#### RECORDS PROVIDED:
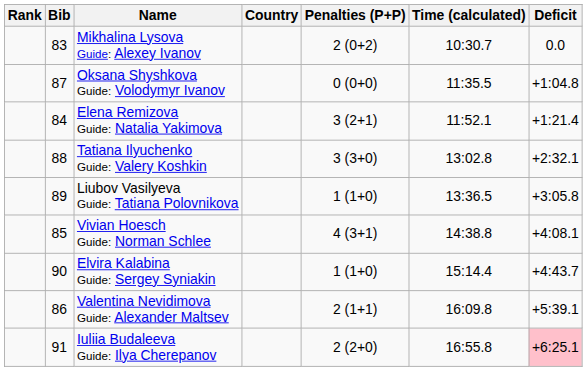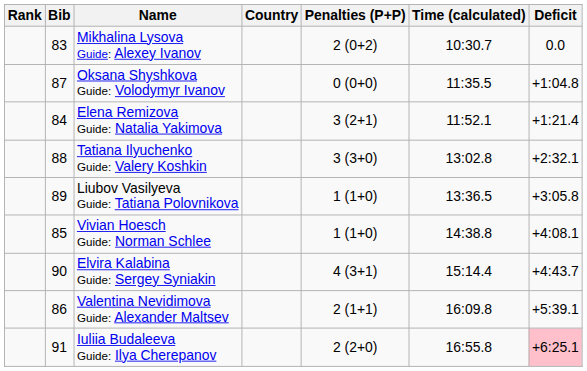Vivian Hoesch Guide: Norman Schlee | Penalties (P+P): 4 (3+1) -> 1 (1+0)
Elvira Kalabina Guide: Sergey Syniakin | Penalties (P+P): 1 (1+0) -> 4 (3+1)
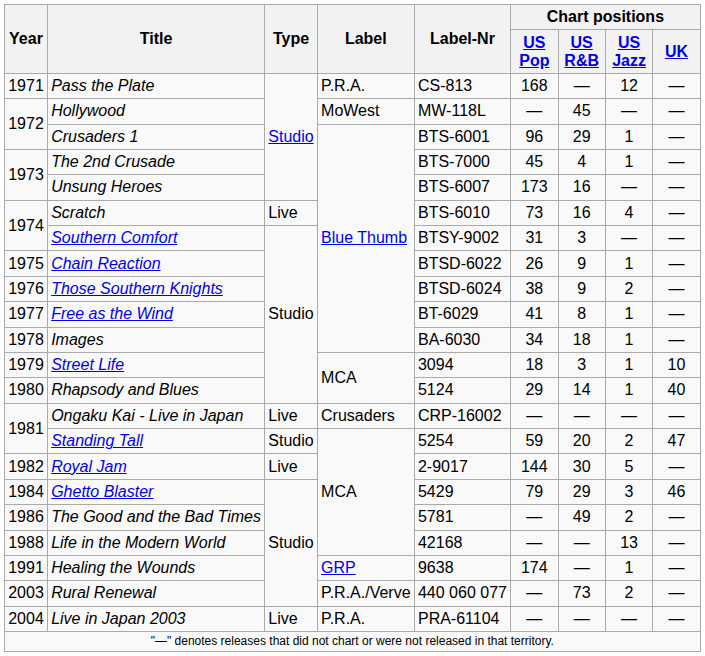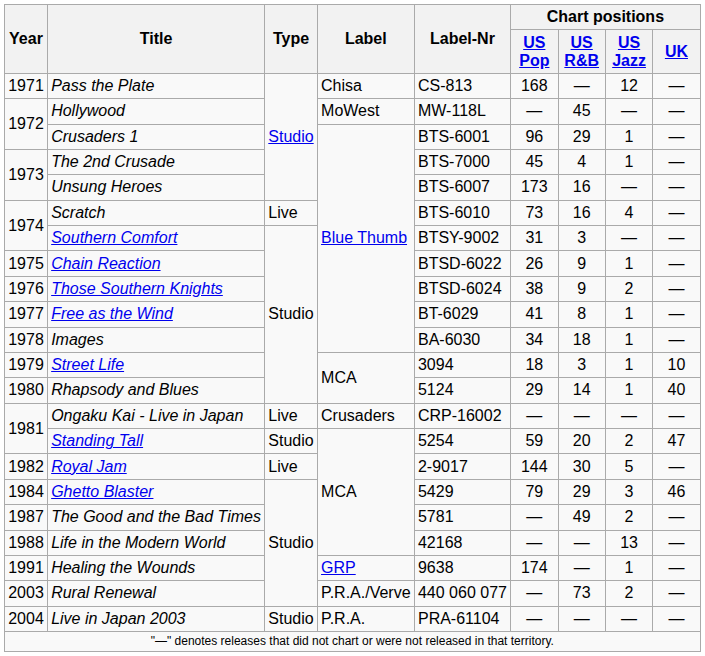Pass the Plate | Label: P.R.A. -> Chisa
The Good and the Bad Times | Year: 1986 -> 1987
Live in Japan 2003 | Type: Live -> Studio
==
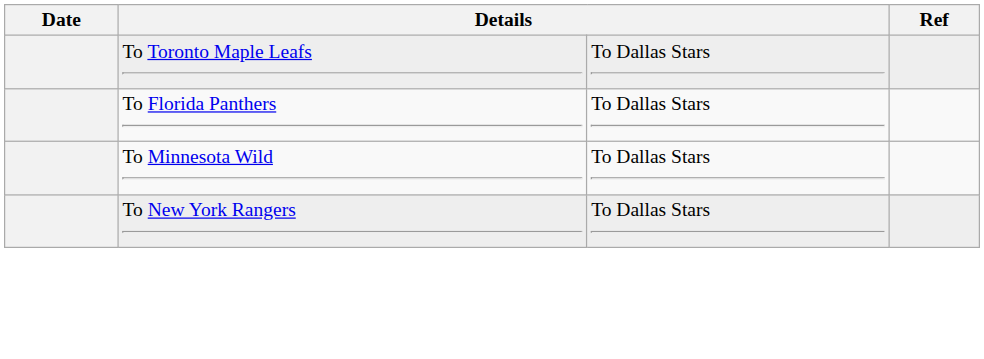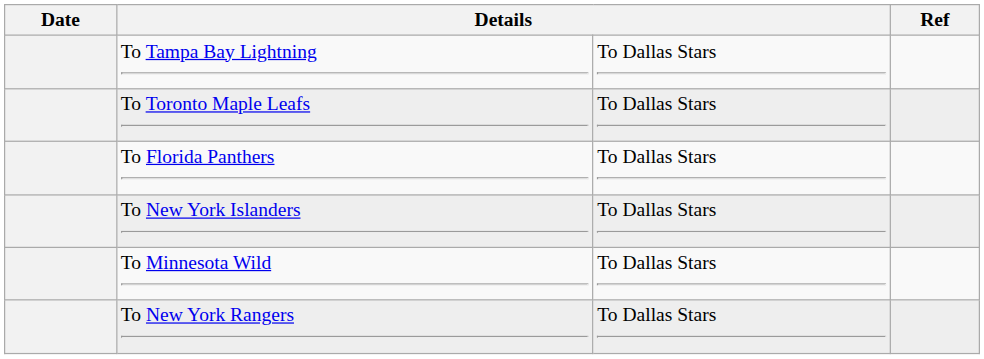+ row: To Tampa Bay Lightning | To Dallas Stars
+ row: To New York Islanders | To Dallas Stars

#### GOAL OF THE EXERCISE:
Recast the lines as a numbered list, starting at the line containing "Lightning | To Dallas Stars" and ending with the line containing "Islanders | To Dallas Stars", inclusive. Skip any blank lines, and leave the pictures out of your answer.

#### IN RESPONSE:
1. + row: To Tampa Bay Lightning | To Dallas Stars
2. + row: To New York Islanders | To Dallas Stars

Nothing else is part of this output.